Hamburg. Lange Zeit gab es kaum Anklagen, das hat sich nun geändert. Diskussion in der Hamburger Bucerius Law School über die Prozesse.

Flaute, Stillstand — und manchmal sogar Gegenwind. Und das über Jahrzehnte. Sehr lange tat sich kaum etwas bei der Verfolgung nationalsozialistischer Gewaltverbrechen in Deutschland. Und nun sind innerhalb weniger Jahre mehrere Anklagen verfasst, Prozesse geführt und Urteile gesprochen worden. Jetzt, da die Schreckensherrschaft der Nationalsozialisten mit ihren Gräueltaten mehr als 75 Jahre zurückliegt und die früheren SS-Wachleute längst hochbetagt sind.

„Bestrafen auf den letzten Drücker?“ lautete deshalb das Thema einer Veranstaltung der Deutsch-Israelischen Juristenvereinigung (DIJV) in Kooperation mit dem Verband Jüdischer Studierender Nord an der Bucerius Law School. „Ist es vielleicht die letzte Chance, NS-Unrecht anzuklagen?“, fragte Moderatorin Julia Römer, Richterin und DIJV-Mitglied. „Und warum wurden frühere Chancen verpasst?“

Verfolgung von KZ-Wachleuten „praktisch eingeschlafen“

Über lange Zeit sei die strafrechtliche Verfolgung von ehemaligen KZ-Wachleuten „praktisch eingeschlafen“, sagte der Hamburger Oberstaatsanwalt Lars Mahnke. Der Jurist hat unter anderem die Anklage gegen Bruno D. vertreten, der als Jugendlicher 1944 und 1945 zur Wachmannschaft des Konzentrationslagers Stutthof gehört hatte. Der heute 94-Jährige D. wurde im vergangenen Sommer zu zwei Jahren Jugendstrafe auf Bewährung wegen Beihilfe zum Mord in 5232 Fällen verurteilt.

Aufgabenstellung =>
Übersetze den Satz „Sehr lange tat sich kaum etwas bei der Verfolgung nationalsozialistischer Gewaltverbrechen in Deutschland.“ aus dem Seitenauszug ins Englische. Die Zeilen werden für die Aufgabe nicht benötigt.

Bereitgestellte Daten =>
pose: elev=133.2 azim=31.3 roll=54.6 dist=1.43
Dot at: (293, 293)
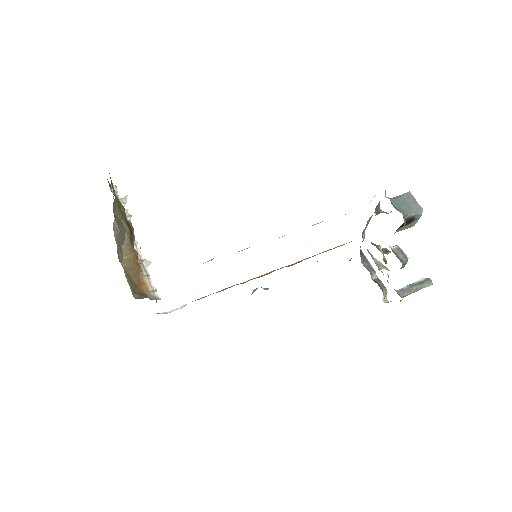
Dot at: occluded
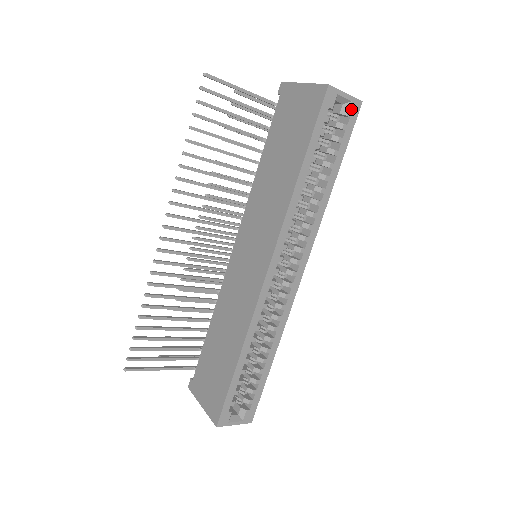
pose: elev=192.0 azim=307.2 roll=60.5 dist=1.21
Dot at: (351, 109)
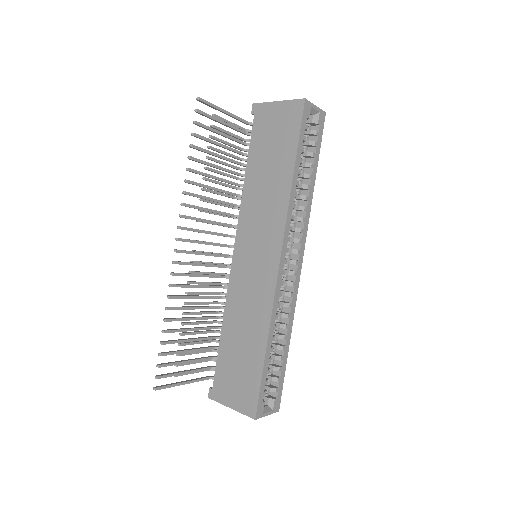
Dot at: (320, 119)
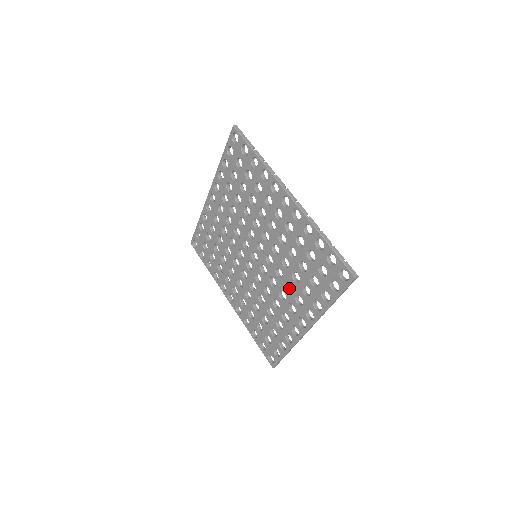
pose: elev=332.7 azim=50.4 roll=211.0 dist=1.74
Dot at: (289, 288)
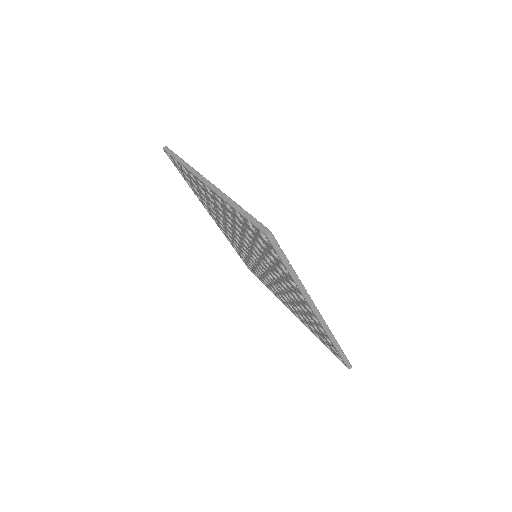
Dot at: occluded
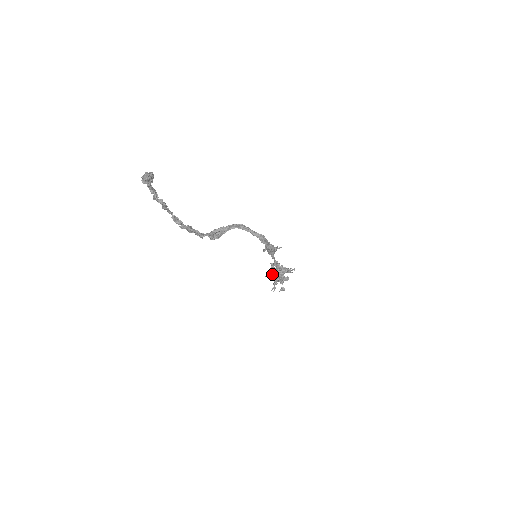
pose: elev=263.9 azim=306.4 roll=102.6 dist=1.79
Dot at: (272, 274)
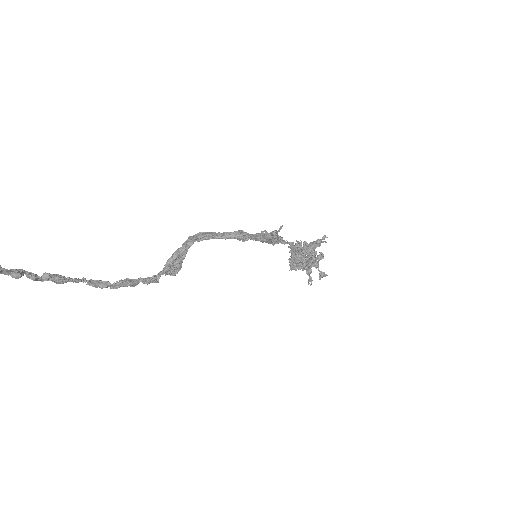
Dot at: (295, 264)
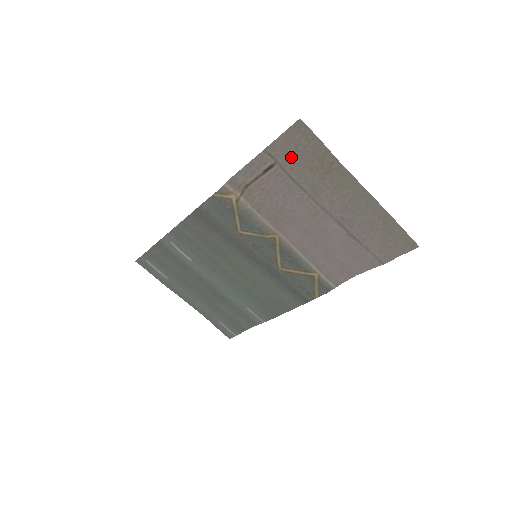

==

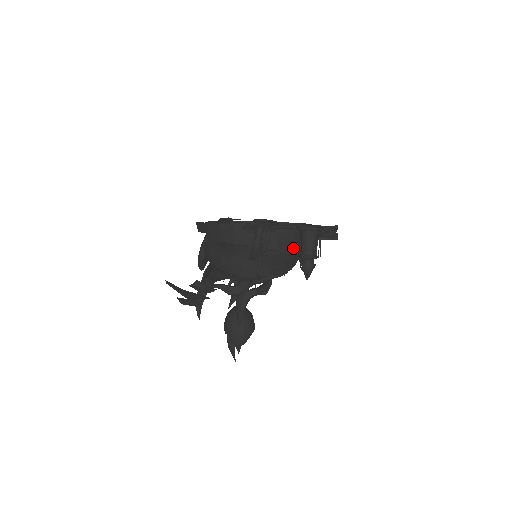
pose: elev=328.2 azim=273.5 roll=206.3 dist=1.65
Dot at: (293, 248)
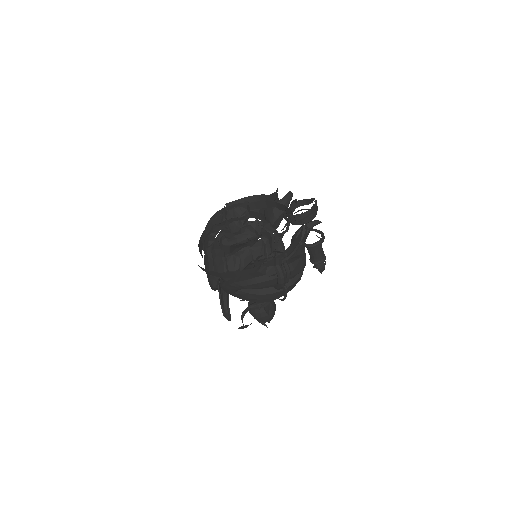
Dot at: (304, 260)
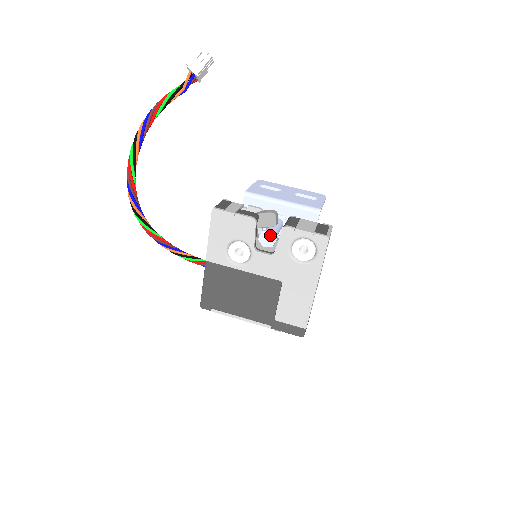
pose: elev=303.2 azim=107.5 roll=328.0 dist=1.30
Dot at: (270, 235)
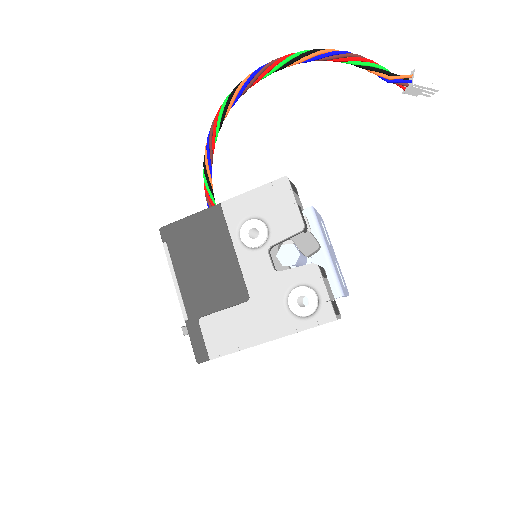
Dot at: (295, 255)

==

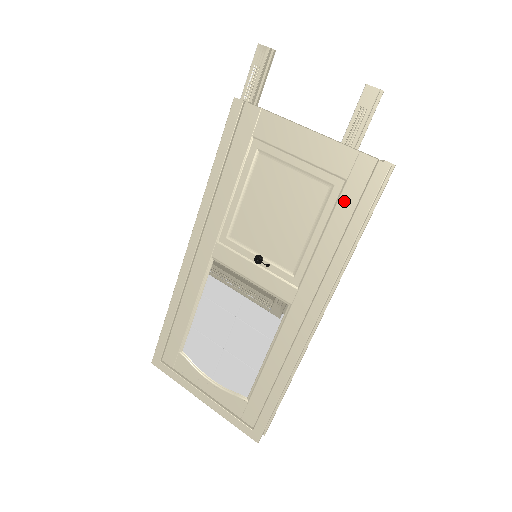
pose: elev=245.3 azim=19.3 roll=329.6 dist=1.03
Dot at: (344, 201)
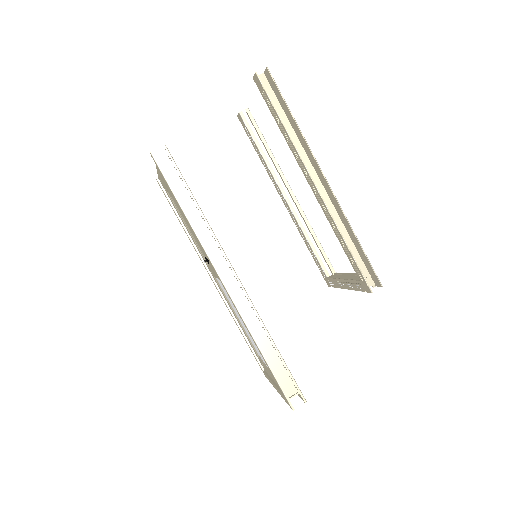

Lösung =>
For a very long time, hardly anything happened in the prosecution of Nazi violent crimes in Germany.